Input data:
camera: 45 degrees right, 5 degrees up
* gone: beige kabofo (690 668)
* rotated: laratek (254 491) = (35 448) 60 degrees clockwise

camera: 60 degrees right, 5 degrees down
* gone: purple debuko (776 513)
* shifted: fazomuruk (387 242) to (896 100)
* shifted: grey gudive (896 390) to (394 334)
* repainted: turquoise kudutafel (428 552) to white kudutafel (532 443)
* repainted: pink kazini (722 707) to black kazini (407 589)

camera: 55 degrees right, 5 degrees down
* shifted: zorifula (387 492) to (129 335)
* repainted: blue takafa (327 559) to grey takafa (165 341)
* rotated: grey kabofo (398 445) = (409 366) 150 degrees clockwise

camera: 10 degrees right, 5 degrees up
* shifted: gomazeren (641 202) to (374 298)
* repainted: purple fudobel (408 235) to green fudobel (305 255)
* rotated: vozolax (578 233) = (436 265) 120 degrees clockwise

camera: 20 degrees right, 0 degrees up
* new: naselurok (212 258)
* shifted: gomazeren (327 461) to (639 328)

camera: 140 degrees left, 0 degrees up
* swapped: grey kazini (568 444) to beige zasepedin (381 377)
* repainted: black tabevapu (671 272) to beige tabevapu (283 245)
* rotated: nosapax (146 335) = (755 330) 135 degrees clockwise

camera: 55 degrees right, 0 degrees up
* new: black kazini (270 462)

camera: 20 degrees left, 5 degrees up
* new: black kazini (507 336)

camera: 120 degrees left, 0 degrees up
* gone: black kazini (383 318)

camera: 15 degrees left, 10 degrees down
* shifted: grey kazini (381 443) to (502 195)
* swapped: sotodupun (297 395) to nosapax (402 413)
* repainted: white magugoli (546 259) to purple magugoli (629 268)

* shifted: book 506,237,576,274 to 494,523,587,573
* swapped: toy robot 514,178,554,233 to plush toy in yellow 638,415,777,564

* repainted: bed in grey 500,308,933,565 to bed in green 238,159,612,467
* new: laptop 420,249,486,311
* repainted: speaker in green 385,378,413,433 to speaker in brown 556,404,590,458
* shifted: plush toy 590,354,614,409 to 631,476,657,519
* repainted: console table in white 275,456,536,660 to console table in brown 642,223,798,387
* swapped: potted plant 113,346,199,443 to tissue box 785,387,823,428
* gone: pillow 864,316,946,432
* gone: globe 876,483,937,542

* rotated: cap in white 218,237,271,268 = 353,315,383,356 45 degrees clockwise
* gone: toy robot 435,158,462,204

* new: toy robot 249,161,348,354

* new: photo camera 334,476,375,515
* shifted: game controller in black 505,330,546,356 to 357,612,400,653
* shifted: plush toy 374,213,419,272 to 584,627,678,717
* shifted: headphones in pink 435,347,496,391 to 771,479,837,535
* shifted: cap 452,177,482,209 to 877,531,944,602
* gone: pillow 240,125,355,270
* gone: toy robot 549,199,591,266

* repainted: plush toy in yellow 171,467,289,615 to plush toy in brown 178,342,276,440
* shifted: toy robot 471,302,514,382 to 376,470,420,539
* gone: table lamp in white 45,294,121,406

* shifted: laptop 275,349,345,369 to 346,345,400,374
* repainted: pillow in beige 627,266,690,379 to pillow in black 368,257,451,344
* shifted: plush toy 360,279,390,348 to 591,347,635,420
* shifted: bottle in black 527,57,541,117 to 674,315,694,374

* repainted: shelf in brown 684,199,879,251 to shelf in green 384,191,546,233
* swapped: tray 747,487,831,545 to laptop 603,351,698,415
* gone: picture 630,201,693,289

Problem statement:
Exactly as they appear, restate all of the entries.

Solution to this task:
camera: 45 degrees right, 5 degrees up
* gone: beige kabofo (690 668)
* rotated: laratek (254 491) = (35 448) 60 degrees clockwise

camera: 60 degrees right, 5 degrees down
* gone: purple debuko (776 513)
* shifted: fazomuruk (387 242) to (896 100)
* shifted: grey gudive (896 390) to (394 334)
* repainted: turquoise kudutafel (428 552) to white kudutafel (532 443)
* repainted: pink kazini (722 707) to black kazini (407 589)

camera: 55 degrees right, 5 degrees down
* shifted: zorifula (387 492) to (129 335)
* repainted: blue takafa (327 559) to grey takafa (165 341)
* rotated: grey kabofo (398 445) = (409 366) 150 degrees clockwise

camera: 10 degrees right, 5 degrees up
* shifted: gomazeren (641 202) to (374 298)
* repainted: purple fudobel (408 235) to green fudobel (305 255)
* rotated: vozolax (578 233) = (436 265) 120 degrees clockwise

camera: 20 degrees right, 0 degrees up
* new: naselurok (212 258)
* shifted: gomazeren (327 461) to (639 328)

camera: 140 degrees left, 0 degrees up
* swapped: grey kazini (568 444) to beige zasepedin (381 377)
* repainted: black tabevapu (671 272) to beige tabevapu (283 245)
* rotated: nosapax (146 335) = (755 330) 135 degrees clockwise

camera: 55 degrees right, 0 degrees up
* new: black kazini (270 462)

camera: 20 degrees left, 5 degrees up
* new: black kazini (507 336)

camera: 120 degrees left, 0 degrees up
* gone: black kazini (383 318)

camera: 15 degrees left, 10 degrees down
* shifted: grey kazini (381 443) to (502 195)
* swapped: sotodupun (297 395) to nosapax (402 413)
* repainted: white magugoli (546 259) to purple magugoli (629 268)

* shifted: book 506,237,576,274 to 494,523,587,573
* swapped: toy robot 514,178,554,233 to plush toy in yellow 638,415,777,564

* repainted: bed in grey 500,308,933,565 to bed in green 238,159,612,467
* new: laptop 420,249,486,311
* repainted: speaker in green 385,378,413,433 to speaker in brown 556,404,590,458
* shifted: plush toy 590,354,614,409 to 631,476,657,519
* repainted: console table in white 275,456,536,660 to console table in brown 642,223,798,387
* swapped: potted plant 113,346,199,443 to tissue box 785,387,823,428
* gone: pillow 864,316,946,432
* gone: globe 876,483,937,542

* rotated: cap in white 218,237,271,268 = 353,315,383,356 45 degrees clockwise
* gone: toy robot 435,158,462,204

* new: toy robot 249,161,348,354

* new: photo camera 334,476,375,515
* shifted: game controller in black 505,330,546,356 to 357,612,400,653
* shifted: plush toy 374,213,419,272 to 584,627,678,717
* shifted: headphones in pink 435,347,496,391 to 771,479,837,535
* shifted: cap 452,177,482,209 to 877,531,944,602
* gone: pillow 240,125,355,270
* gone: toy robot 549,199,591,266

* repainted: plush toy in yellow 171,467,289,615 to plush toy in brown 178,342,276,440
* shifted: toy robot 471,302,514,382 to 376,470,420,539
* gone: table lamp in white 45,294,121,406

* shifted: laptop 275,349,345,369 to 346,345,400,374
* repainted: pillow in beige 627,266,690,379 to pillow in black 368,257,451,344
* shifted: plush toy 360,279,390,348 to 591,347,635,420
* shifted: bottle in black 527,57,541,117 to 674,315,694,374

* repainted: shelf in brown 684,199,879,251 to shelf in green 384,191,546,233
* swapped: tray 747,487,831,545 to laptop 603,351,698,415
* gone: picture 630,201,693,289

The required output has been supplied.